DATASET RECORDS:
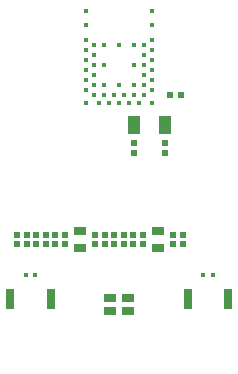
<source format=gtp>
G04*
G04 #@! TF.GenerationSoftware,Altium Limited,Altium Designer,21.6.4 (81)*
G04*
G04 Layer_Color=8421504*
%FSLAX44Y44*%
%MOMM*%
G71*
G04*
G04 #@! TF.SameCoordinates,7B4930C9-1E03-45B5-BB94-95F13246AEDE*
G04*
G04*
G04 #@! TF.FilePolarity,Positive*
G04*
G01*
G75*
%ADD14R,0.3600X0.3500*%
%ADD15R,0.8000X1.7000*%
%ADD16C,0.0100*%
%ADD17R,1.0200X0.6400*%
%ADD18R,0.4000X0.4000*%
%ADD19R,0.6200X0.6200*%
%ADD20R,0.5500X0.5200*%
%ADD21R,1.0000X1.5500*%
%ADD22R,1.0000X0.8000*%
%ADD23R,0.6200X0.6200*%
D14*
X189200Y170000D02*
D03*
X180800D02*
D03*
X39200Y170000D02*
D03*
X30800D02*
D03*
D15*
X168000Y150000D02*
D03*
X202000D02*
D03*
X18000D02*
D03*
X52000D02*
D03*
D16*
X97300Y93750D02*
D03*
Y106450D02*
D03*
X110000Y93750D02*
D03*
Y106450D02*
D03*
X122700Y93750D02*
D03*
Y106450D02*
D03*
D17*
X77000Y206850D02*
D03*
Y193150D02*
D03*
X143000D02*
D03*
Y206850D02*
D03*
D18*
X122750Y331000D02*
D03*
X97250D02*
D03*
Y365000D02*
D03*
X137750Y381500D02*
D03*
X131250Y365000D02*
D03*
Y356500D02*
D03*
Y348000D02*
D03*
X122750D02*
D03*
X110000Y331000D02*
D03*
X97250Y348000D02*
D03*
X137750Y393750D02*
D03*
Y369250D02*
D03*
Y360750D02*
D03*
Y352250D02*
D03*
Y343750D02*
D03*
X131250Y331000D02*
D03*
X137750Y316000D02*
D03*
X127000D02*
D03*
X118500D02*
D03*
X110000D02*
D03*
X101500D02*
D03*
X131250Y339500D02*
D03*
X137750Y335250D02*
D03*
Y326750D02*
D03*
X131250Y322500D02*
D03*
X122750D02*
D03*
X114250D02*
D03*
X105750D02*
D03*
X97250D02*
D03*
X93000Y316000D02*
D03*
X82250Y393750D02*
D03*
Y381500D02*
D03*
Y369250D02*
D03*
Y360750D02*
D03*
Y352250D02*
D03*
Y343750D02*
D03*
Y335250D02*
D03*
Y326750D02*
D03*
Y316000D02*
D03*
X88750Y365000D02*
D03*
Y356500D02*
D03*
Y348000D02*
D03*
Y339500D02*
D03*
Y331000D02*
D03*
Y322500D02*
D03*
X122750Y365000D02*
D03*
X110000D02*
D03*
D19*
X153500Y322250D02*
D03*
X162500D02*
D03*
D20*
X40000Y196000D02*
D03*
Y204000D02*
D03*
X32000D02*
D03*
Y196000D02*
D03*
X24000Y204000D02*
D03*
Y196000D02*
D03*
X130000D02*
D03*
Y204000D02*
D03*
X122000Y196000D02*
D03*
Y204000D02*
D03*
X156000Y196000D02*
D03*
Y204000D02*
D03*
X114000Y196000D02*
D03*
Y204000D02*
D03*
X106000Y196000D02*
D03*
Y204000D02*
D03*
X164000Y196000D02*
D03*
Y204000D02*
D03*
X64000D02*
D03*
Y196000D02*
D03*
X90000Y204000D02*
D03*
Y196000D02*
D03*
X56000D02*
D03*
Y204000D02*
D03*
X48000Y196000D02*
D03*
Y204000D02*
D03*
X98000Y196000D02*
D03*
Y204000D02*
D03*
D21*
X148750Y296750D02*
D03*
X122750D02*
D03*
D22*
X102500Y150500D02*
D03*
X117500D02*
D03*
Y139500D02*
D03*
X102500D02*
D03*
D23*
X122750Y282000D02*
D03*
Y273000D02*
D03*
X148750Y282000D02*
D03*
Y273000D02*
D03*
M02*

</source>
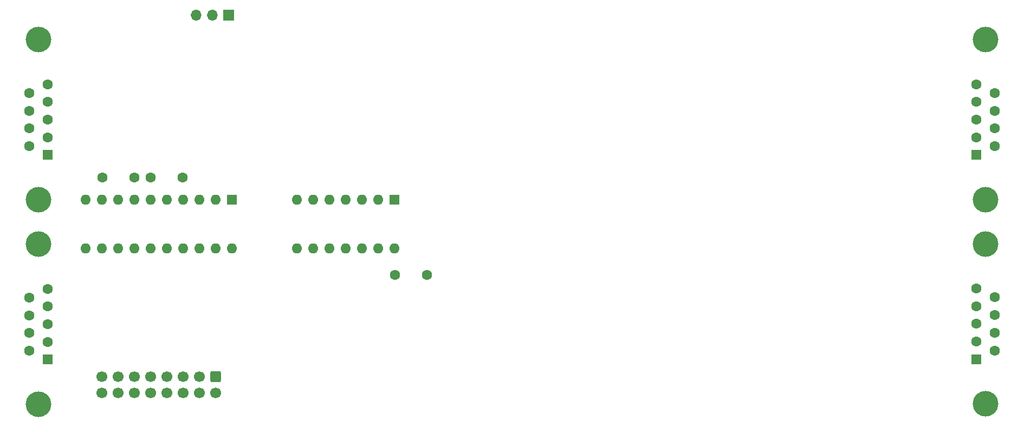
<source format=gbr>
%TF.GenerationSoftware,KiCad,Pcbnew,(7.0.0)*%
%TF.CreationDate,2023-04-09T14:20:33-07:00*%
%TF.ProjectId,SidecarXE85,53696465-6361-4725-9845-38352e6b6963,1*%
%TF.SameCoordinates,Original*%
%TF.FileFunction,Soldermask,Bot*%
%TF.FilePolarity,Negative*%
%FSLAX46Y46*%
G04 Gerber Fmt 4.6, Leading zero omitted, Abs format (unit mm)*
G04 Created by KiCad (PCBNEW (7.0.0)) date 2023-04-09 14:20:33*
%MOMM*%
%LPD*%
G01*
G04 APERTURE LIST*
G04 Aperture macros list*
%AMRoundRect*
0 Rectangle with rounded corners*
0 $1 Rounding radius*
0 $2 $3 $4 $5 $6 $7 $8 $9 X,Y pos of 4 corners*
0 Add a 4 corners polygon primitive as box body*
4,1,4,$2,$3,$4,$5,$6,$7,$8,$9,$2,$3,0*
0 Add four circle primitives for the rounded corners*
1,1,$1+$1,$2,$3*
1,1,$1+$1,$4,$5*
1,1,$1+$1,$6,$7*
1,1,$1+$1,$8,$9*
0 Add four rect primitives between the rounded corners*
20,1,$1+$1,$2,$3,$4,$5,0*
20,1,$1+$1,$4,$5,$6,$7,0*
20,1,$1+$1,$6,$7,$8,$9,0*
20,1,$1+$1,$8,$9,$2,$3,0*%
G04 Aperture macros list end*
%ADD10RoundRect,0.250000X-0.600000X0.600000X-0.600000X-0.600000X0.600000X-0.600000X0.600000X0.600000X0*%
%ADD11C,1.700000*%
%ADD12C,4.000000*%
%ADD13R,1.600000X1.600000*%
%ADD14C,1.600000*%
%ADD15O,1.600000X1.600000*%
%ADD16R,1.700000X1.700000*%
%ADD17O,1.700000X1.700000*%
G04 APERTURE END LIST*
D10*
%TO.C,J4*%
X50000000Y-69232500D03*
D11*
X50000000Y-71772500D03*
X47460000Y-69232500D03*
X47460000Y-71772500D03*
X44920000Y-69232500D03*
X44920000Y-71772500D03*
X42380000Y-69232500D03*
X42380000Y-71772500D03*
X39840000Y-69232500D03*
X39840000Y-71772500D03*
X37300000Y-69232500D03*
X37300000Y-71772500D03*
X34760000Y-69232500D03*
X34760000Y-71772500D03*
X32220000Y-69232500D03*
X32220000Y-71772500D03*
%TD*%
D12*
%TO.C,J3*%
X170330000Y-41500000D03*
X170330000Y-16500000D03*
D13*
X168909999Y-34539999D03*
D14*
X168910000Y-31770000D03*
X168910000Y-29000000D03*
X168910000Y-26230000D03*
X168910000Y-23460000D03*
X171750000Y-33155000D03*
X171750000Y-30385000D03*
X171750000Y-27615000D03*
X171750000Y-24845000D03*
%TD*%
%TO.C,C1*%
X83020000Y-53340000D03*
X78020000Y-53340000D03*
%TD*%
D13*
%TO.C,U1*%
X52534999Y-41499999D03*
D15*
X49994999Y-41499999D03*
X47454999Y-41499999D03*
X44914999Y-41499999D03*
X42374999Y-41499999D03*
X39834999Y-41499999D03*
X37294999Y-41499999D03*
X34754999Y-41499999D03*
X32214999Y-41499999D03*
X29674999Y-41499999D03*
X29674999Y-49119999D03*
X32214999Y-49119999D03*
X34754999Y-49119999D03*
X37294999Y-49119999D03*
X39834999Y-49119999D03*
X42374999Y-49119999D03*
X44914999Y-49119999D03*
X47454999Y-49119999D03*
X49994999Y-49119999D03*
X52534999Y-49119999D03*
%TD*%
D12*
%TO.C,J2*%
X22350331Y-16500000D03*
X22350331Y-41500000D03*
D13*
X23770330Y-34539999D03*
D14*
X23770331Y-31770000D03*
X23770331Y-29000000D03*
X23770331Y-26230000D03*
X23770331Y-23460000D03*
X20930331Y-33155000D03*
X20930331Y-30385000D03*
X20930331Y-27615000D03*
X20930331Y-24845000D03*
%TD*%
D12*
%TO.C,J5*%
X170330000Y-73460000D03*
X170330000Y-48460000D03*
D13*
X168909999Y-66499999D03*
D14*
X168910000Y-63730000D03*
X168910000Y-60960000D03*
X168910000Y-58190000D03*
X168910000Y-55420000D03*
X171750000Y-65115000D03*
X171750000Y-62345000D03*
X171750000Y-59575000D03*
X171750000Y-56805000D03*
%TD*%
D16*
%TO.C,SW1*%
X52054999Y-12699999D03*
D17*
X49514999Y-12699999D03*
X46974999Y-12699999D03*
%TD*%
D14*
%TO.C,C3*%
X39880000Y-38060000D03*
X44880000Y-38060000D03*
%TD*%
D13*
%TO.C,U2*%
X77944999Y-41499999D03*
D15*
X75404999Y-41499999D03*
X72864999Y-41499999D03*
X70324999Y-41499999D03*
X67784999Y-41499999D03*
X65244999Y-41499999D03*
X62704999Y-41499999D03*
X62704999Y-49119999D03*
X65244999Y-49119999D03*
X67784999Y-49119999D03*
X70324999Y-49119999D03*
X72864999Y-49119999D03*
X75404999Y-49119999D03*
X77944999Y-49119999D03*
%TD*%
D14*
%TO.C,C2*%
X37300000Y-38060000D03*
X32300000Y-38060000D03*
%TD*%
D12*
%TO.C,J1*%
X22350331Y-48500000D03*
X22350331Y-73500000D03*
D13*
X23770330Y-66539999D03*
D14*
X23770331Y-63770000D03*
X23770331Y-61000000D03*
X23770331Y-58230000D03*
X23770331Y-55460000D03*
X20930331Y-65155000D03*
X20930331Y-62385000D03*
X20930331Y-59615000D03*
X20930331Y-56845000D03*
%TD*%
M02*

</source>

EXERCISE BRIEF: Locate all lines in the listing above with the word "KiCad" and copy them.

RESULT FOR THIS EXERCISE:
%TF.GenerationSoftware,KiCad,Pcbnew,(7.0.0)*%
G04 Created by KiCad (PCBNEW (7.0.0)) date 2023-04-09 14:20:33*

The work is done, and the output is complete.